PASSAGE SHOWN:
================================

On the other hand, neutrino oscillation experiments are performed at an even lower scale, and theoretically, the low energy effective field theory (LEFT) around $2\rm\,GeV$ stands as an ideal framework for the study. Obviously, there exists an energy gap between the SMEFT after the aforementioned RGE running and this LEFT. Therefore, extra matching and running need to be appropriately done before making a correct and meaningful prediction for the neutrino NSI parameters from the UV theory. These extra steps are indicated by the last two rows of figure 1, where one firstly translates the SMEFT at the weak scale into the LEFT through matching as shown by the arrow connecting the two greens. This second matching is achieved by breaking the electroweak symmetry and integrating out the the top quark, the Higgs boson and the massive gauge bosons. Note that all the Wilson coefficients in the LEFT after this step are defined at the weak scale $m_{W}$. Then secondly, one applies the RGE and runs these Wilson coefficients down to the 2 GeV scale for neutrino oscillation experiments. This is indicated by the arrow connecting the green and the yellow in figure 1. Now the conventional neutrino NSI parameters in the quantum field theory (QFT) description are encoded in the Wilson coefficients $\epsilon_{L,R,S,P,T}$ of the several charged current operators in LEFT as shown in figure 1 and eq. (3) at the 2 GeV scale. From there on, we leave out the scale parameter $\mu$ and unless otherwise specified, $\epsilon_{L,R,S,P,T}$ shall all be understood as parameters defined at the 2 GeV scale. Finally, these Wilson coefficients can be matched to the NSI parameters $\epsilon^{s,d}$ in the quantum mechanic (QM) formalism. A faithful matching of these two types of neutrino NSI parameters only exist when the event rates calculated in the QFT formalism are expanded to linear order in the NSI parameters. This point was recently presented in Ref. Falkowski:2019kfn and is represented by the arrow connecting the two yellows in our schematic plot figure 1.

================================

PROVIDED INFORMATION:
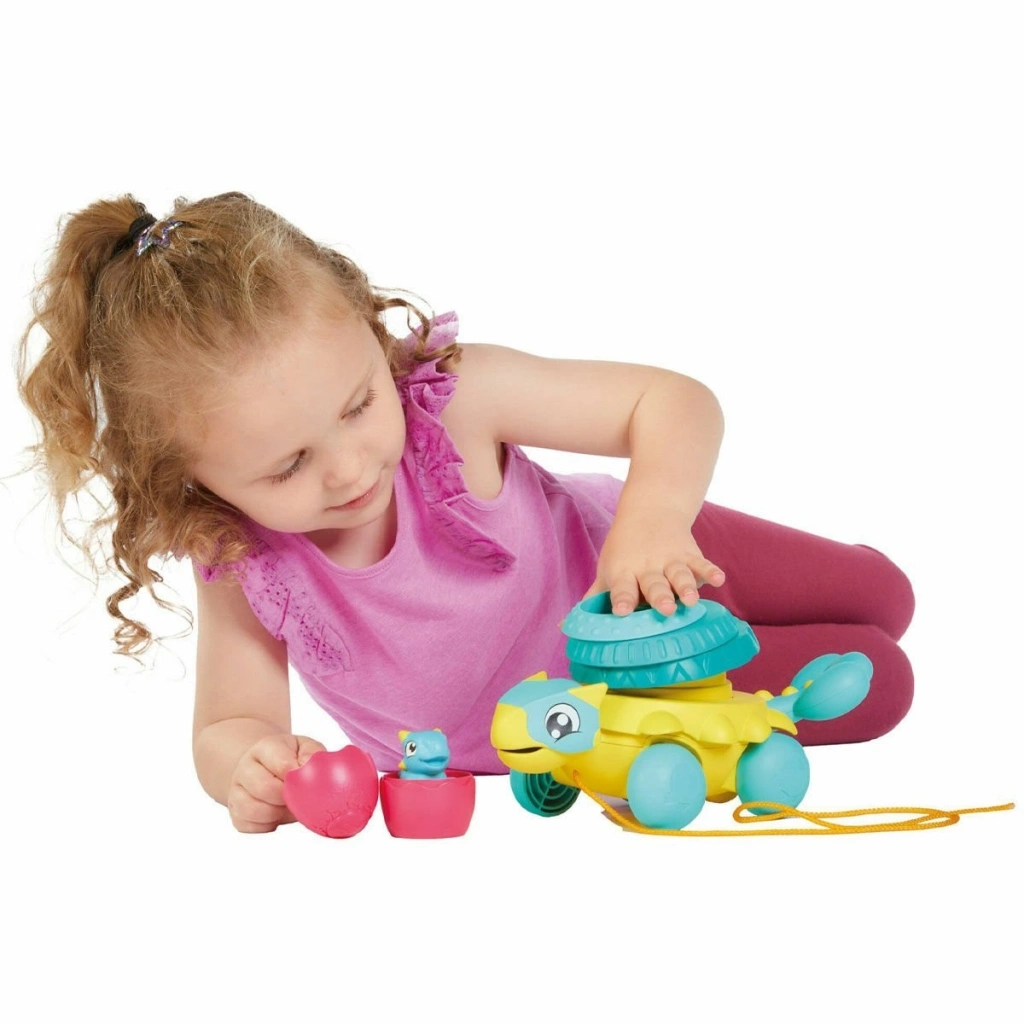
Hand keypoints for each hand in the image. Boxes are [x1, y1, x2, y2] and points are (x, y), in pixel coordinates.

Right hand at [227, 733, 325, 832]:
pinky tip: (277, 815)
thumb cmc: (292, 759)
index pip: (282, 763)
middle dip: (287, 797)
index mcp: (265, 748)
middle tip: (298, 797)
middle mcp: (245, 767)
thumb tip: (310, 768)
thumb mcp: (305, 748)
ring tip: (287, 805)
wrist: (268, 770)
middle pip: (264, 787)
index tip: (307, 781)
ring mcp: (236, 790)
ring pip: (252, 810)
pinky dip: (268, 825)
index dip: (298, 777)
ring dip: (277, 813)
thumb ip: (312, 754)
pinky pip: (250, 827)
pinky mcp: (236, 813)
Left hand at [584, 507, 725, 616]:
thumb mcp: (608, 570)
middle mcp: (647, 566)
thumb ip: (594, 598)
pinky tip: (720, 579)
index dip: (621, 599)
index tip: (620, 612)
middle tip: (664, 610)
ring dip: (686, 587)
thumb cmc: (625, 549)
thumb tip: (565, 626)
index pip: (621, 588)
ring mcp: (670, 559)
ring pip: (678, 575)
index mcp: (623, 572)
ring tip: (691, 601)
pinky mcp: (690, 554)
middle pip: (653, 583)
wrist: (650, 509)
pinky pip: (701, 563)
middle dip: (659, 596)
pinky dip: (710, 571)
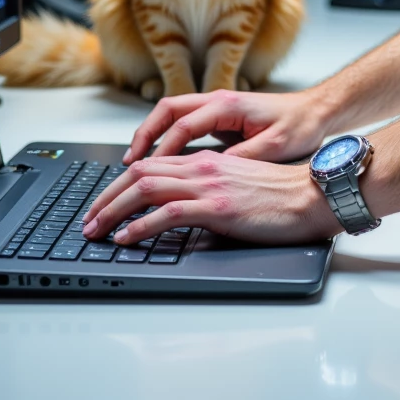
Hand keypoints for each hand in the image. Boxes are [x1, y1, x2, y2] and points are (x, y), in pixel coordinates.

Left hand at [81, 149, 340, 246]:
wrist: (311, 196)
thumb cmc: (281, 196)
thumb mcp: (237, 185)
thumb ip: (209, 189)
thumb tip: (183, 208)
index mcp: (206, 161)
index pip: (150, 165)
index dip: (119, 184)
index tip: (102, 205)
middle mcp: (202, 167)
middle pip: (139, 173)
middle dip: (106, 197)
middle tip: (87, 222)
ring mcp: (208, 185)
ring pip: (145, 189)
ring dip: (113, 211)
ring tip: (95, 231)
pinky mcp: (217, 207)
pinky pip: (167, 213)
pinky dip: (139, 226)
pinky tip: (126, 238)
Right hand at [121, 88, 332, 164]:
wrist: (318, 110)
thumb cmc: (301, 125)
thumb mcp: (275, 146)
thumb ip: (243, 157)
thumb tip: (214, 173)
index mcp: (228, 105)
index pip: (183, 125)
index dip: (162, 149)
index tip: (147, 172)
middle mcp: (217, 101)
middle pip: (167, 111)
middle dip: (144, 136)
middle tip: (127, 165)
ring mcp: (217, 108)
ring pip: (172, 116)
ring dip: (151, 136)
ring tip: (134, 164)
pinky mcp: (220, 118)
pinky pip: (184, 125)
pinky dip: (167, 140)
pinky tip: (160, 161)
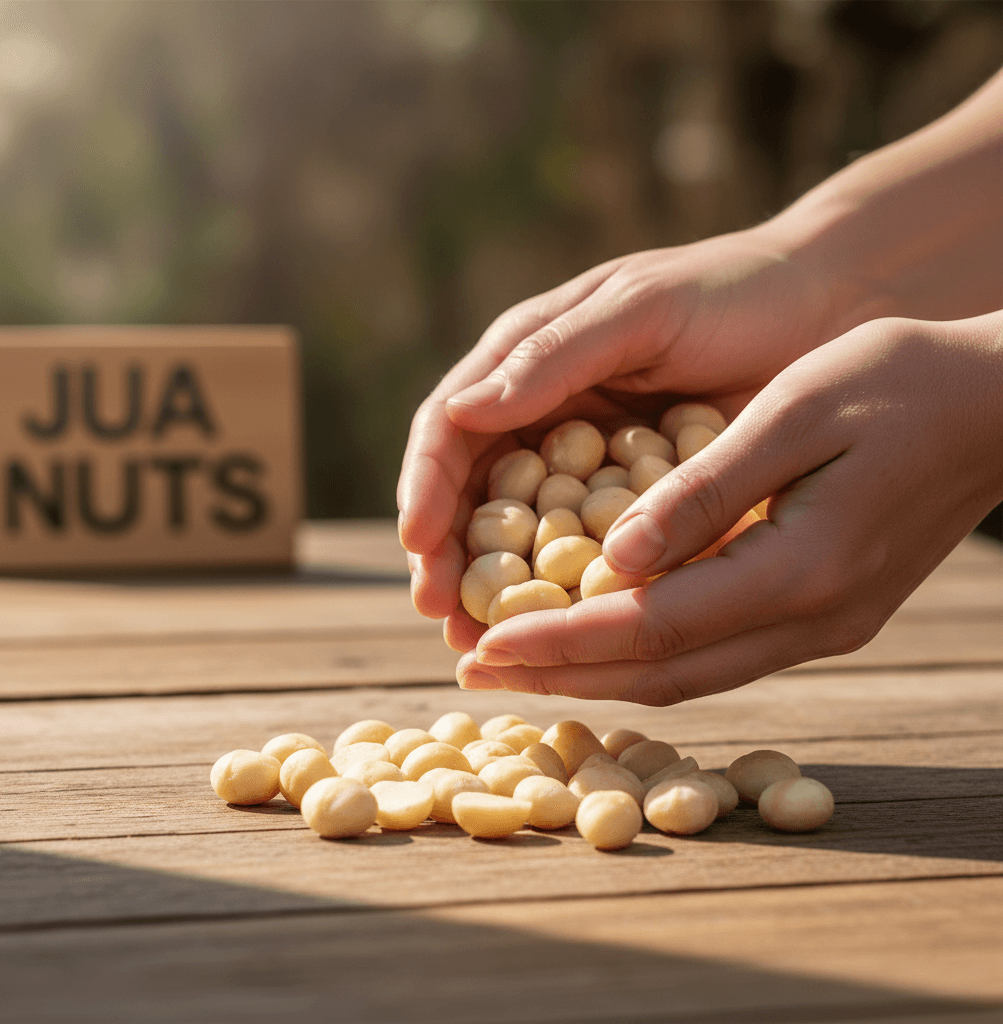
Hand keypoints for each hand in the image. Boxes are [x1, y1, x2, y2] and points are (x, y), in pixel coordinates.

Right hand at [397, 223, 868, 622]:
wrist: (826, 308)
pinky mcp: (639, 502)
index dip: (426, 488)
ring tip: (484, 644)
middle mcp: (545, 418)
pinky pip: (592, 553)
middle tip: (444, 618)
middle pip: (473, 495)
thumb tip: (459, 412)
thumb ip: (553, 356)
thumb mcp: (638, 310)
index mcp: (528, 363)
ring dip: (499, 589)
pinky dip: (571, 593)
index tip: (420, 548)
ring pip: (524, 534)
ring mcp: (589, 465)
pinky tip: (566, 633)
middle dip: (450, 557)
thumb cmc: (729, 291)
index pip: (450, 429)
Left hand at [456, 311, 1002, 703]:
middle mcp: (811, 619)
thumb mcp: (797, 411)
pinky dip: (649, 654)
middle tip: (475, 671)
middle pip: (661, 672)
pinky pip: (717, 653)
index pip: (649, 625)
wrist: (999, 406)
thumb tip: (616, 557)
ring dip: (599, 674)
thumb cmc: (901, 383)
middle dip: (562, 675)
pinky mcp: (827, 614)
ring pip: (688, 675)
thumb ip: (705, 489)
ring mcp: (824, 627)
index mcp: (799, 568)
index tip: (482, 645)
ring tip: (521, 665)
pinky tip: (602, 637)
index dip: (559, 641)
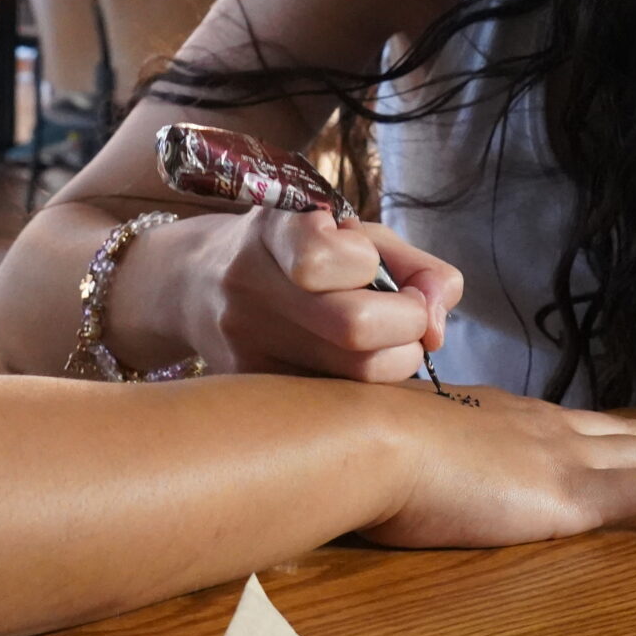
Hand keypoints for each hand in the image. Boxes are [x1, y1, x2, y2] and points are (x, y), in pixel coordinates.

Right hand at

================================

WHAT YOU HAVE TO DO: Carry the passage on neutrino non-standard interactions forward from its final sentence, continuing its line of explanation. The material comes from a separate source unrelated to the neutrino passage.

EXERCISE RESULT:
In the present work, we make an effort to systematically study the connection between terrestrial neutrino oscillation experiments and the high-energy phenomenology. We study the physical potential of the neutrino oscillation experiments by reflecting on the recent findings of the LBL accelerator experiments Tokai-to-Kamioka (T2K) Abe:2019vii ; Abe:2011ks and NuMI Off-axis neutrino Appearance (NO$\nu$A) Ayres:2007tu ; Acero:2019ksn and the reactor experiments Daya Bay An:2012bu ; An:2013zwz ; Adey:2018zwh , Double Chooz Ardellier:2006mn ; DoubleChooz:2019qbj and Reactor Experiment for Neutrino Oscillation (RENO) Ahn:2012nd ; Bak:2018ydk . Practically, we use the Wilson package Aebischer:2018bkb to take care of the running from the scale $\Lambda$ down to 2 GeV, as well as the second matching between SMEFT and the LEFT at $\mu=m_{W}$ shown in figure 1.¹¹1For the matching and running between SMEFT and LEFT for charge-current interactions, see Refs. Cirigliano:2009wk ; Gonzalez-Alonso:2017iyc . The first matching is model dependent and is thus usually worked out manually model by model. We will discuss more about it in section 2 and provide an example in section 5 for illustration. The last matching is universal and has been studied in Ref. Falkowski:2019kfn recently. The NSI parameters acquired this way serve as our input to the General Long-Baseline Experiment Simulator (GLoBES) Huber:2004ka ; Huber:2007ji through its new physics extension NuPhys .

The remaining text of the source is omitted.